The personality of the corporation and those of its incorporators, directors and officers in
their personal capacities ought to be kept separate in this case. The claim for legal fees against
the concerned individual incorporators, officers and directors could not be properly directed
against the corporation without violating basic principles governing corporations. Moreover,
every action including a counterclaim must be prosecuted or defended in the name of the real
party in interest.[20] It is plainly an error to lay the claim for legal fees of private respondent

Gregorio Manuel at the door of petitioner (FMC) rather than individual members of the
Francisco family.
However, with regard to the procedural issue raised by petitioners allegation, that it needed
to be summoned anew in order for the court to acquire jurisdiction over it, we agree with
respondent courts view to the contrary. Section 4, Rule 11 of the Rules of Court provides that a
counterclaim or cross-claim must be answered within ten (10) days from service. Nothing in the
Rules of Court says that summons should first be served on the defendant before an answer to
counterclaim must be made. The purpose of a summons is to enable the court to acquire
jurisdiction over the person of the defendant. Although a counterclaim is treated as an entirely
distinct and independent action, the defendant in the counterclaim, being the plaintiff in the
original complaint, has already submitted to the jurisdiction of the court. Following Rule 9,
Section 3 of the 1997 Rules of Civil Procedure,[21] if a defendant (herein petitioner) fails to
answer the counterclaim, then upon motion of plaintiff, the defendant may be declared in
default.This is what happened to petitioner in this case, and this Court finds no procedural error
in the disposition of the appellate court on this particular issue. Moreover, as noted by the
respondent court, when petitioner filed its motion seeking to set aside the order of default, in
effect it submitted itself to the jurisdiction of the court. As well said by respondent court:

Further on the lack of jurisdiction as raised by plaintiff-appellant[,] [t]he records show


that upon its request, plaintiff-appellant was granted time to file a motion for
reconsideration of the disputed decision.Plaintiff-appellant did file its motion for
reconsideration to set aside the order of default and the judgment rendered on the
counterclaim.
Thus, even if the court acquired no jurisdiction over plaintiff-appellant on the
counterclaim, as it vigorously insists, plaintiff-appellant is considered to have
submitted to the courts jurisdiction when it filed the motion for reconsideration
seeking relief from the court. (Soriano vs.

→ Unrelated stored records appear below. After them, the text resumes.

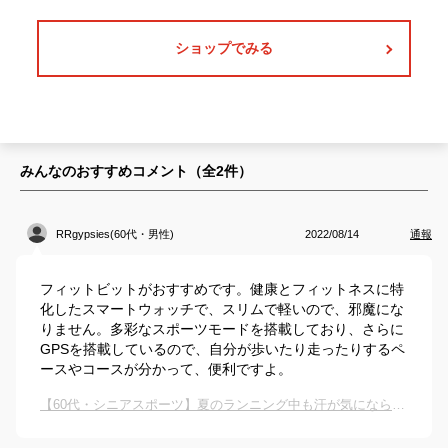
ショップでみる
みんなのおすすめコメント（全
2
件）
RRgypsies(60代・男性)
2022/08/14
通報
フィットビットがおすすめです。健康とフィットネスに特
化したスマートウォッチで、スリムで軽いので、邪魔にな
りません。多彩なスポーツモードを搭載しており、さらに
GPSを搭載しているので、自分が歩いたり走ったりするペ
ースやコースが分かって、便利ですよ。
【60代・シニアスポーツ】夏のランニング中も汗が気にならず、快適に使える腕時計を教えて！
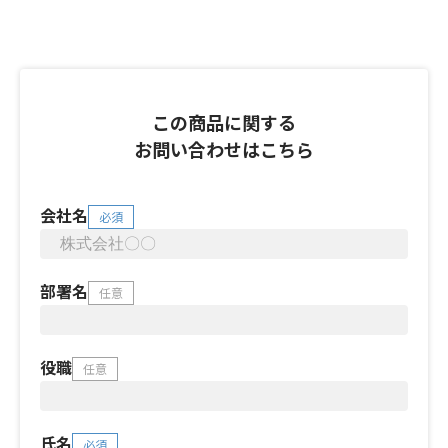
この商品に関する
お問い合わせはこちら
会社名
必須
部署名
任意
役職
任意
氏名
必須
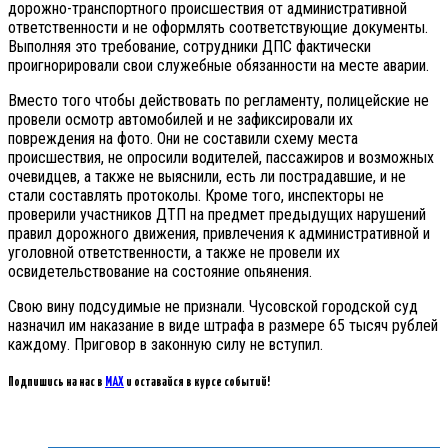
дорожно-транспортного происшествия от административной
ответственности и не оформлять соответствующие документы.
Выполняя это требование, сотрудники ДПС фактически
проигнорировали свои служебные обязанности на месте аварии.
Вместо того чтобы действовать по регламенту, полицейские не
провели осмотр автомобилей и не зафиксировали их
повреждения на фото. Они не составили схему места
происшествия, не опросили водителей, пассажиров и возможных
очевидцев, а также не выяснили, есть ли пострадавшие, и не
стали составлять протоколы. Кроме того, инспекторы не
проверили участников ДТП на предмет предыдущих нарушений
правил дорожного движения, привлечения к административной и
уголовной ответственности, а также не провели их
освидетельствование на состояние опьянения.
Свою вину подсудимые не признали. Чусовской городской суд
назначил им наказание в виде штрафа в размере 65 тысяч рублей
каждому. Приговор в законную силу не вступил.
Подпишись на нас в
MAX
и оставайся в курсе событий!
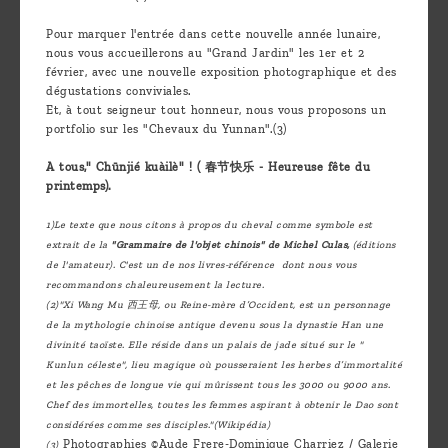
Pour marquer l'entrée dans cette nouvelle année lunaire,
nous vous accueillerons au "Grand Jardin" les 1er et 2
février, avec une nouvelle exposition photographique et des
dégustations conviviales.
Et, à tout seigneur tout honneur, nous vous proposons un
portfolio sur les "Chevaux du Yunnan".(3)
A tous," Chūnjié kuàilè" ! ( 春节快乐 - Heureuse fête du
printemps).
1)Le texte que nous citons à propos du cheval comme symbole est
extrait de la
"Grammaire de l'objet chinois" de Michel Culas,
(éditions
de l'amateur). C'est un de nos livres-référence dont nous vous
recommandons chaleureusement la lecture.
(2)"Xi Wang Mu 西王母, ou Reine-mère d’Occident, est un personnage
de la mythologie chinoise antique devenu sous la dynastie Han une
divinité taoïste. Elle réside dans un palais de jade situé sur le "
Kunlun céleste", lieu magique où pousseraient les herbes d’immortalité
et les pêches de longue vie qui mûrissent tous les 3000 ou 9000 ans.
Chef des immortelles, toutes les femmes aspirant à obtenir le Dao sont
considérées comme ses disciples."(Wikipédia)
Photographies ©Aude Frere-Dominique Charriez / Galerie
(3)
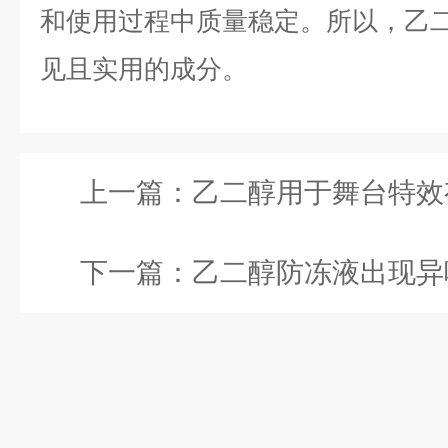
和使用过程中质量稳定。所以，乙
见且实用的成分。
上一篇：
乙二醇用于舞台特效有什么效
下一篇：
乙二醇防冻液出现异味正常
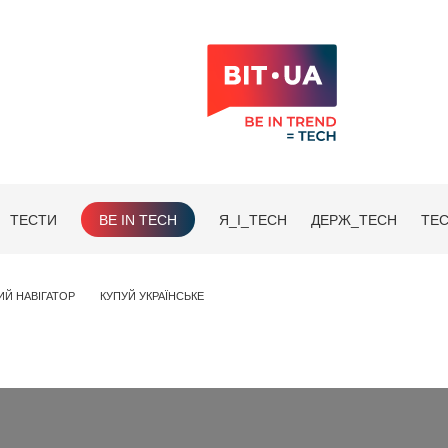
ТЕСТИ
BE IN TECH
Я_І_TECH
ДЕРЖ_TECH
TEC
ИЙ НАВІГАТОР
КУПУЙ УКРАЇНСЬКЕ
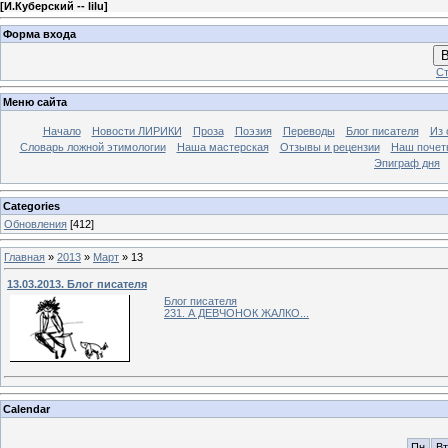
[
И.Куберский -- lilu
]
Форма входа
В
Ст
Меню сайта
Начало
Новости ЛИРИКИ
Проза
Поэзия
Переводы
Блог писателя
Из 
Словарь ложной этимологии
Наша мастерская
Отзывы и рецензии
Наш почет
Эпиграф дня
Categories
Обновления
[412]
Главная
»
2013
»
Март
»
13
13.03.2013. Блог писателя
Блог писателя
231. А ДЕВЧОНОК ЖАЛКО...
Calendar
Пн
Вт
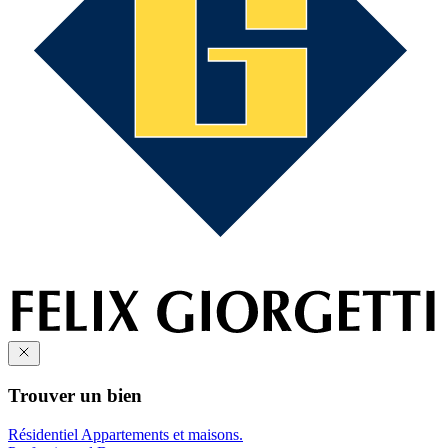
Trouver un bien
Résidentiel
Appartements et maisons.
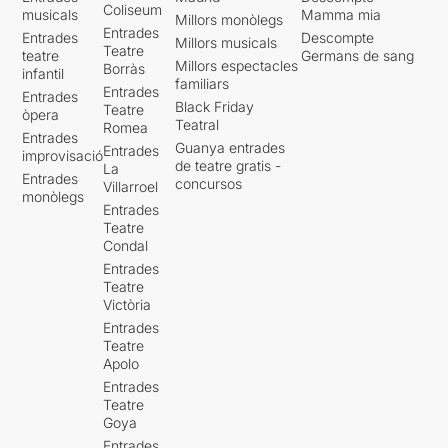
Coliseum
musicals
Mamma mia
Millors monòlegs
Entrades
Entrades
Descompte
Millors musicals
Teatre
teatre
Germans de sang
Millors espectacles
Borràs
infantil
familiars
Entrades
Entrades
Black Friday
Teatre
òpera
Teatral
Romea
Entrades
Guanya entrades
Entrades
improvisació
de teatre gratis -
La
Entrades
concursos
Villarroel
monòlegs
Entrades
Teatre
Condal
Entrades
Teatre
Victòria
Entrades
Teatre
Apolo
Entrades
Teatre
Goya
Entrades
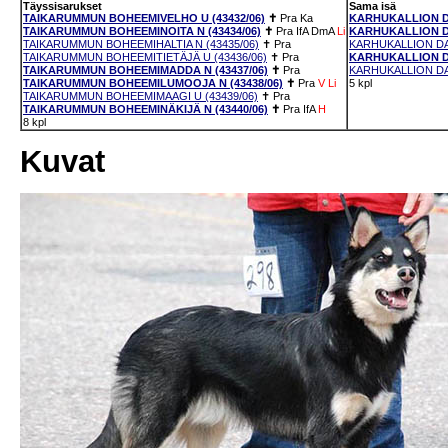
Täyssisarukset
Sama isä
TAIKARUMMUN BOHEEMIVELHO U (43432/06)
✝
Pra
Ka
KARHUKALLION D
TAIKARUMMUN BOHEEMINOITA N (43434/06)
✝
Pra
IfA
DmA
Li
KARHUKALLION DA
TAIKARUMMUN BOHEEMIHALTIA N (43435/06)
✝
Pra
KARHUKALLION DAV
TAIKARUMMUN BOHEEMITIETÄJÄ U (43436/06)
✝
Pra
KARHUKALLION DA
TAIKARUMMUN BOHEEMIMADDA N (43437/06)
✝
Pra
KARHUKALLION DAV
TAIKARUMMUN BOHEEMILUMOOJA N (43438/06)
✝
Pra
V
Li
5 kpl
TAIKARUMMUN BOHEEMIMAAGI U (43439/06)
✝
Pra
TAIKARUMMUN BOHEEMINÄKIJÄ N (43440/06)
✝
Pra
IfA
H
8 kpl
Kuvat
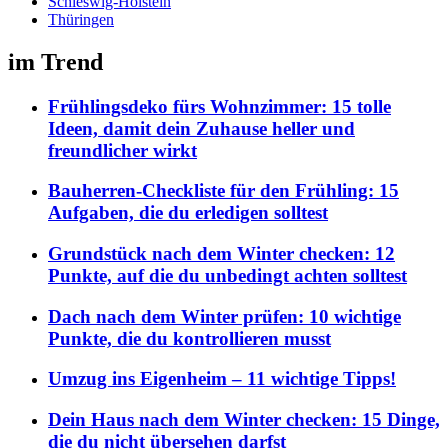
Schleswig-Holstein
Thüringen
im Trend
Frühlingsdeko fürs Wohnzimmer: 15 tolle
Ideen, damit dein Zuhause heller und
freundlicher wirkt
Bauherren-Checkliste für den Frühling: 15
Aufgaben, die du erledigen solltest
Grundstück nach dem Winter checken: 12
Punkte, auf die du unbedingt achten solltest
Dach nach dem Winter prüfen: 10 wichtige
Punkte, die du kontrollieren musst
Umzug ins Eigenheim – 11 wichtige Tipps!
Dein Haus nach dem Winter checken: 15 Dinge,
die du nicht übersehen darfst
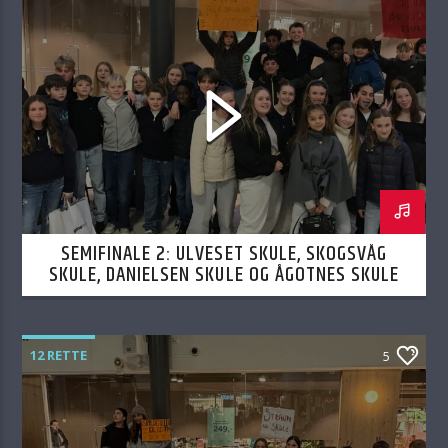
SEMIFINALE 2: ULVESET SKULE, SKOGSVÅG
SKULE, DANIELSEN SKULE OG ÅGOTNES SKULE
19.02.2026
12 RETTE
5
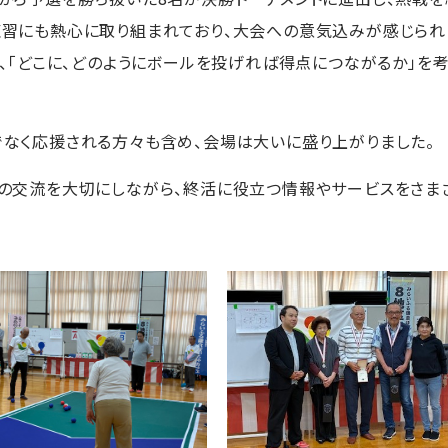
習にも熱心に取り組まれており、大会への意気込みが感じられ
、「どこに、どのようにボールを投げれば得点につながるか」を
なく応援される方々も含め、会場は大いに盛り上がりました。
との交流を大切にしながら、終活に役立つ情報やサービスをさま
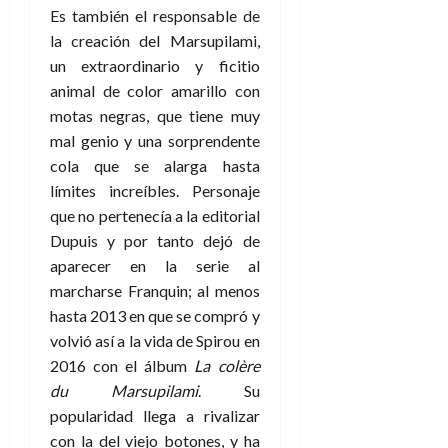
Es también el responsable de
la creación del Marsupilami,
un extraordinario y ficitio
animal de color amarillo con
motas negras, que tiene muy
mal genio y una sorprendente
cola que se alarga hasta
límites increíbles. Personaje
que no pertenecía a la editorial
Dupuis y por tanto dejó de
aparecer en la serie al
marcharse Franquin; al menos
hasta 2013 en que se compró y
volvió así a la vida de Spirou en
2016 con el álbum
La colère
du Marsupilami
. Su
popularidad llega a rivalizar
con la del viejo botones, y ha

Palacio, 12 SCRA 447). A party is estopped
from assailing the jurisdiction of a court after voluntarily submitting himself to its
jurisdiction. (Tejones vs. Gironella, 159 SCRA 100). Estoppel is a bar against any
claims of lack of jurisdiction. (Balais vs. Balais, 159 SCRA 37).[22]
WHEREFORE, the petition is hereby GRANTED and the assailed decision is hereby
REVERSED insofar only as it held Francisco Motors Corporation liable for the legal obligation
owing to private respondent Gregorio Manuel; but this decision is without prejudice to his filing
the proper suit against the concerned members of the Francisco family in their personal
capacity. No pronouncement as to costs.
SO ORDERED.

Bellosillo, (Chairman), Puno, Mendoza, and Buena, JJ., concur.